Even some of the film’s early champions might be unaware that it has already been quietly released on Netflix, which helped develop Ramón Salazar’s low-key fourth feature and secured international distribution rights after its Berlin premiere in February. Skipping cinemas outside Spain, it slipped directly on to the streaming platform last month. Word of mouth is slowly trickling out, though it’s open to question to what extent it’s reaching the audience that would most embrace this refined, acutely moving story of mother-and-child reunion, which plays a little like late Almodóvar with a crystalline chill.

As a patrician society madam and the wounded adult daughter she abandoned in childhood, Susi Sánchez and Bárbara Lennie play it with a poise and precision that almost aches. As the two women spend 10 days together at a remote mountain getaway, the drama thaws into an exhilarating current of confession and recrimination.

You can see why Netflix got on board. Mindful of the large crossover sway of the Spanish-speaking audience, they’ve been bulking up their range of original Spanish and Latin content of late, though innovative, big-deal arthouse works of this calibre are still rare in that library. Sunday’s Illness is a relatively rarefied item by Netflix standards, but there’s a larger investment at play here. They’re backing Salazar’s next, more mainstream project, Elite, a five-part TV drama about crime and class conflict in an exclusive boarding school. With Netflix, even when cinematic art is served, television is often the endgame.

Another gorgeous 2018 standout that has just headed directly to Netflix without passing go (in the UK, at least) is Aaron Katz’s Gemini. A shivery, bewitching, deep-blue Los Angeles neo-noir – hinged, like Olivier Assayas’ recent Personal Shopper and Clouds of Sils Maria, on the fraught, cracked-mirror tension between celebrity diva and personal assistant – it’s the most coolly polished work yet from Katz, a gifted graduate of the American mumblecore scene now branching out into more enigmatic, high-style territory.

Lola Kirke in Gemini.
Lola Kirke in Gemini. Photograph: Allstar/Syncopated Films

Carried with dreamy intelligence by Lola Kirke as a put-upon skivvy to Zoë Kravitz’s starlet, gradually entangled in Hollywood malice and murder, it’s snakingly plotted but ultimately an airy, spell-casting mood piece. The film’s black-velvet-and-neon atmospherics would work best in the enveloping darkness of a theatre, so at least turn the lights low while you Netflix it.
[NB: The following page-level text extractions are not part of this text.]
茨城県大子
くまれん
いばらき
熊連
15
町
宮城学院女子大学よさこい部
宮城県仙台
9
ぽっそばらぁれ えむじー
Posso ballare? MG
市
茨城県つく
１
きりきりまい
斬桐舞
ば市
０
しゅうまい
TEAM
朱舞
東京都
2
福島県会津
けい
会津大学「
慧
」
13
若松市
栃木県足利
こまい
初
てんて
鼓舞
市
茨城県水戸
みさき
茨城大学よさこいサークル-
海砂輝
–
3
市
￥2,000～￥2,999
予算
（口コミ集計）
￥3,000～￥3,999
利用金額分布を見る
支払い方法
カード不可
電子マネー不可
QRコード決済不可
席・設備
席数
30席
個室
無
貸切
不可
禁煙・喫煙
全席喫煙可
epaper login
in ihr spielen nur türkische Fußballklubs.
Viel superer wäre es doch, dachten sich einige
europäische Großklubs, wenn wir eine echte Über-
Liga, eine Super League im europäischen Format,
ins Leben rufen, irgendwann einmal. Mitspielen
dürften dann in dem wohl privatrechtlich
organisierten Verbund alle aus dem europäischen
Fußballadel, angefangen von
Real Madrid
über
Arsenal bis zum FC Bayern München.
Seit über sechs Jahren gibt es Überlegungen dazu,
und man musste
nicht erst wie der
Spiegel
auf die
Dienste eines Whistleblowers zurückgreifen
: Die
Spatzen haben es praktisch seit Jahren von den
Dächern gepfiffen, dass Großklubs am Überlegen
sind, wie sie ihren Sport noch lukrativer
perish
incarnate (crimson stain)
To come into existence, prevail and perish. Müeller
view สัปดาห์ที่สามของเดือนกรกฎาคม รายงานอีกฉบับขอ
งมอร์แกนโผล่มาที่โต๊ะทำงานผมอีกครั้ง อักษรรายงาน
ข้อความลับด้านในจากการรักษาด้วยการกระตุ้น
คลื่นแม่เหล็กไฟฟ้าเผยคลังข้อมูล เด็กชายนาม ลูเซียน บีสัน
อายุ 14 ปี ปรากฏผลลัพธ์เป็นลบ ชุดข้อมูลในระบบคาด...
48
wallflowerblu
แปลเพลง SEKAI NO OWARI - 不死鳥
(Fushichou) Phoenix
No British distributor took the bait, so I’m glad the streaming company has given it a home – but it’s another shot of pure cinema that may escape your notice beneath the heavily promoted carousel of Queer Eye and Unbreakable Kimmy Schmidt. If social media chatter is any barometer, the Netflix original film to most crack the public consciousness in recent months – the bright, slight, poppy romantic comedy Set It Up – is the one that they’ve promoted more like a sitcom than a movie. Wading past the back-and-forth of industry debate, Netflix could be a great ally to embattled arthouse cinema, but the time has come for them to give it a marquee.

New to streaming & DVD this week

You Were Never Really Here
(StudioCanal, 15)
Speaking of the year’s best so far, Lynne Ramsay’s lean, mean hitman thriller is way up on the list. What could be pure pulp fiction is given shiver-inducing psychological complexity by Ramsay and a magnificent Joaquin Phoenix.

Joaquin Phoenix in You Were Never Really Here.
Joaquin Phoenix in You Were Never Really Here. Photograph: StudioCanal

Lady Bird
(Universal, 15)
And save a spot for Greta Gerwig’s pitch-perfect, Oscar-nominated coming-of-age story, which works a wealth of social, sexual and economic anxiety into subject matter rarely treated with such delicacy or gravity.

The Shape of Water
(Fox, 15)
The further we get away from the best picture Oscar triumph for Guillermo del Toro’s seductive, floating hybrid of monster movie, romantic melodrama and cold war potboiler, the more gloriously, surprisingly eccentric it is going to look.

I, Tonya
(eOne, 15)
Forget the awards haul for Allison Janney’s one-note mom-gorgon: the keeper in Craig Gillespie’s kinetic, morally slippery interpretation of the Tonya Harding scandal is Margot Robbie’s gutsy, hell-for-pleather turn as the disgraced figure skater.